Records supplied:
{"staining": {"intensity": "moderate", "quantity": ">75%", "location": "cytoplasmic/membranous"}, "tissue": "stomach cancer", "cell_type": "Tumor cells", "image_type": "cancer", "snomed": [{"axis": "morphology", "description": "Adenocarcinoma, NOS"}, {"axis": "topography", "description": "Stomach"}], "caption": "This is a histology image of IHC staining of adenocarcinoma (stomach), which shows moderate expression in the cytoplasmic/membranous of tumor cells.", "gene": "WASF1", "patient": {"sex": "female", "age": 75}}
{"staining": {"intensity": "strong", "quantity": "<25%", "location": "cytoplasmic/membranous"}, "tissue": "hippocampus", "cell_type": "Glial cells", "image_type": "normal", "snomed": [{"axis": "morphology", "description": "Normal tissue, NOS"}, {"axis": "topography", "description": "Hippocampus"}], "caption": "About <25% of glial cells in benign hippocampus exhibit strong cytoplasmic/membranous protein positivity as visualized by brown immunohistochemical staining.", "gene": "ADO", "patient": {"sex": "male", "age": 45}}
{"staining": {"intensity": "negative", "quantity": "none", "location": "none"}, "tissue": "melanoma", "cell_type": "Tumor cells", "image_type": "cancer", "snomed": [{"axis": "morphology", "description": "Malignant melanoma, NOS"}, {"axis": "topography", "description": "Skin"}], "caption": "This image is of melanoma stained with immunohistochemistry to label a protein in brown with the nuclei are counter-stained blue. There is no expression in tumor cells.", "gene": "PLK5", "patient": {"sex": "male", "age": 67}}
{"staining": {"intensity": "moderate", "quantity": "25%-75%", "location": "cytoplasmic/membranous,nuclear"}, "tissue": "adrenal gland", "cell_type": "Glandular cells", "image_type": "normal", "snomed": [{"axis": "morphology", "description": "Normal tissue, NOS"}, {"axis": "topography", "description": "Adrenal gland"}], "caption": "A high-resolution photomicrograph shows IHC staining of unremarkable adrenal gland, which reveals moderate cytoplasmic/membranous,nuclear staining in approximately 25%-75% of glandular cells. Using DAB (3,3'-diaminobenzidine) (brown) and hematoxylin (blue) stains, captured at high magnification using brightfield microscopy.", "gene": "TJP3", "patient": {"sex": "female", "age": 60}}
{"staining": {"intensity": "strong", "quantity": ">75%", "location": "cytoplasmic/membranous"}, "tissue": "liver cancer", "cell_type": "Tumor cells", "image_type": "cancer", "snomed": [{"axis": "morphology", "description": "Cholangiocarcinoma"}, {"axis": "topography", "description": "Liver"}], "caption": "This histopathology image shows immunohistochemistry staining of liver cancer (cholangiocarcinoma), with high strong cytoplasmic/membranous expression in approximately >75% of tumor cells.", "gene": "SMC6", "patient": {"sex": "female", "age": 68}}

Exercise instructions:
Start to finish, restate the records above word for word.

Solved exercise:
{"staining": {"intensity": "moderate", "quantity": ">75%", "location": "cytoplasmic/membranous"}, "tissue": "stomach cancer", "cell_type": "Tumor cells", "image_type": "cancer", "snomed": [{"axis": "morphology", "description": "Adenocarcinoma, NOS"}, {"axis": "topography", "description": "Stomach"}], "caption": "This is a histology image of IHC staining of adenocarcinoma (stomach), which shows moderate expression in the cytoplasmic/membranous of tumor cells.", "gene": "WASF1", "patient": {"sex": "female", "age": 75}}
{"staining": {"intensity": "strong", "quantity": "<25%", "location": "cytoplasmic/membranous"}, "tissue": "hippocampus", "cell_type": "Glial cells", "image_type": "normal", "snomed": [{"axis": "morphology", "description": "Normal tissue, NOS"}, {"axis": "topography", "description": "Hippocampus"}], "caption": "About <25% of glial cells in benign hippocampus exhibit strong cytoplasmic/membranous protein positivity as visualized by brown immunohistochemical staining.", "gene": "ADO", "patient": {"sex": "male", "age": 45}}
{"staining": {"intensity": "negative", "quantity": "none", "location": "none"}, "tissue": "melanoma", "cell_type": "Tumor cells", "image_type": "cancer", "snomed": [{"axis": "morphology", "description": "Malignant melanoma, NOS"}, {"axis": "topography", "description": "Skin"}], "caption": "This image is of melanoma stained with immunohistochemistry to label a protein in brown with the nuclei are counter-stained blue. There is no expression in tumor cells.", "gene": "PLK5", "patient": {"sex": "male", "age": 67}}
{"staining": {"intensity": "moderate", "quantity": "25%-75%", "location": "cytoplasmic/membranous,nuclear"}, "tissue": "adrenal gland", "cell_type": "Glandular cells", "image_type": "normal", "snomed": [{"axis": "morphology", "description": "Normal tissue, NOS"}, {"axis": "topography", "description": "Adrenal gland"}], "caption": "A high-resolution photomicrograph shows IHC staining of unremarkable adrenal gland, which reveals moderate cytoplasmic/membranous,nuclear staining in approximately 25%-75% of glandular cells. Using DAB (3,3'-diaminobenzidine) (brown) and hematoxylin (blue) stains, captured at high magnification using brightfield microscopy.", "gene": "TJP3", "patient": {"sex": "female", "age": 60}}
{"staining": {"intensity": "strong", "quantity": ">75%", "location": "cytoplasmic/membranous"}, "tissue": "liver cancer", "cell_type": "Tumor cells", "image_type": "cancer", "snomed": [{"axis": "morphology", "description": "Cholangiocarcinoma"}, {"axis": "topography", "description": "Liver"}], "caption": "This histopathology image shows immunohistochemistry staining of liver cancer (cholangiocarcinoma), with high strong cytoplasmic/membranous expression in approximately >75% of tumor cells.", "gene": "SMC6", "patient": {"sex": "female", "age": 68}}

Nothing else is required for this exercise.